- _CONSIGNE_: Recopiez l'extrait du texte sur le projet Scaf commençant par « Un compromis politique » et se poursuivant jusqu'à « développement de l’avion). », en substituant « accord politique » à « compromis politique ».

- _TEXTE ÉTUDIÉ_:
───
Ces enjeux prennent une dimension particulière lorsqu’ils touchent à la souveraineté. Coopérer avec un industriel étranger, même européen, peut revenir à lui donner les moyens de vous concurrencer demain.
Dans le projet Scaf, ce dilemme coopétitif est particulièrement important. Dassault, côté français, et Airbus Defense and Space, côté allemand doivent coopérer pour développer l’avion du futur dans le cadre d’une ambition européenne. Mais Dassault et Airbus Defense and Space sont en concurrence sur le marché mondial, avec le Rafale pour Dassault et l’Eurofighter pour Airbus. Depuis son lancement, cette relation ambivalente nourrit des tensions persistantes qui fragilisent la progression du programme.
Les tensions entre Dassault et Airbus Defense and Space portent d’abord sur la répartition des tâches et la gouvernance du projet. Au départ, un accord prévoyait une répartition équitable (50/50), Dassault étant désigné maître d’œuvre en raison de son expertise. Mais en 2019, l’intégration de l’Espagne a conduit les États à proposer un partage en trois parts égales.
Le rééquilibrage, perçu comme une remise en cause du rôle central de Dassault, a marqué le début d’un conflit qui ne s’est jamais apaisé. Airbus juge la répartition inéquitable et conteste la maîtrise d’ouvrage française, tandis que Dassault refuse de céder. Faute d’accord, la phase 1B du programme, visant à construire un démonstrateur de vol, a été bloquée.
Les tensions concernent aussi le partage des connaissances, question directement liée aux enjeux de souveraineté. Berlin a réclamé à Dassault d’ouvrir l’accès à certaines technologies, ce que l’industriel français a refusé par crainte d’un transfert non désiré de connaissances. Airbus Defense and Space considère pourtant que, sans cet échange, elle ne pourra pas pleinement bénéficier du co-développement. Angela Merkel soulignait déjà en 2021 que « les questions de propriété industrielle, de partage des tâches et de leadership » restaient centrales. Le PDG de Dassault lui répondait en écho : « Si je donne mon background aujourd’hui et que le programme est annulé dans deux ans, comment serais-je protégé vis-à-vis de la concurrence ? »
Un compromis politique a bien été trouvé fin 2022 entre Paris et Berlin pour débloquer la phase 1B et confirmer le rôle de Dassault. Mais les désaccords persistent et ralentissent à nouveau le programme, au risque de compromettre la suite du projet. Dassault Aviation réclame une gouvernance plus claire, afin de disposer de la latitude nécessaire pour exercer son rôle de maître d’œuvre du pilier n°1 (le développement de l’avion).
───
- _LIGNES DE DONNÉES_:
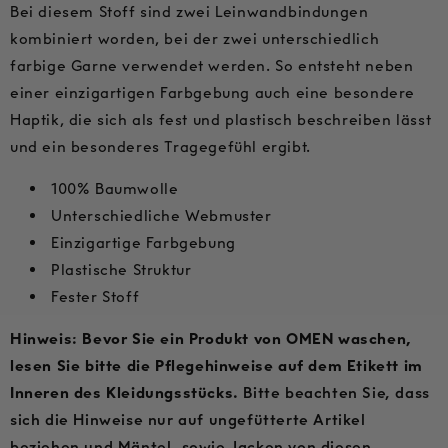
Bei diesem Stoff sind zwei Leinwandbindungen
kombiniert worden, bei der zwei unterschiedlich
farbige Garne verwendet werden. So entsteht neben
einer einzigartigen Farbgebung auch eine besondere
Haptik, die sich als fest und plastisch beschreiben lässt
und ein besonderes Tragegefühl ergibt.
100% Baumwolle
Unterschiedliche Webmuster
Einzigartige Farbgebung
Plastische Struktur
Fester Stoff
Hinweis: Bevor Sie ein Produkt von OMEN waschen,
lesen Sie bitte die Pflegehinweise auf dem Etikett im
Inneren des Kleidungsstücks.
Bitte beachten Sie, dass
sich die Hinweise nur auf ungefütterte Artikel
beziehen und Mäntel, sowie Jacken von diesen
───
- _RÉSOLUTION DU PROBLÈME_:
Un accord politique a bien été trouvé fin 2022 entre Paris et Berlin pour débloquer la phase 1B et confirmer le rôle de Dassault. Mais les désaccords persistent et ralentissent à nouveau le programme, au risque de compromettre la suite du projet. Dassault Aviation réclame une gouvernance plus claire, afin de disposer de la latitude nécessaire pour exercer son rôle de maître d’œuvre du pilier n°1 (le développement de l’avion).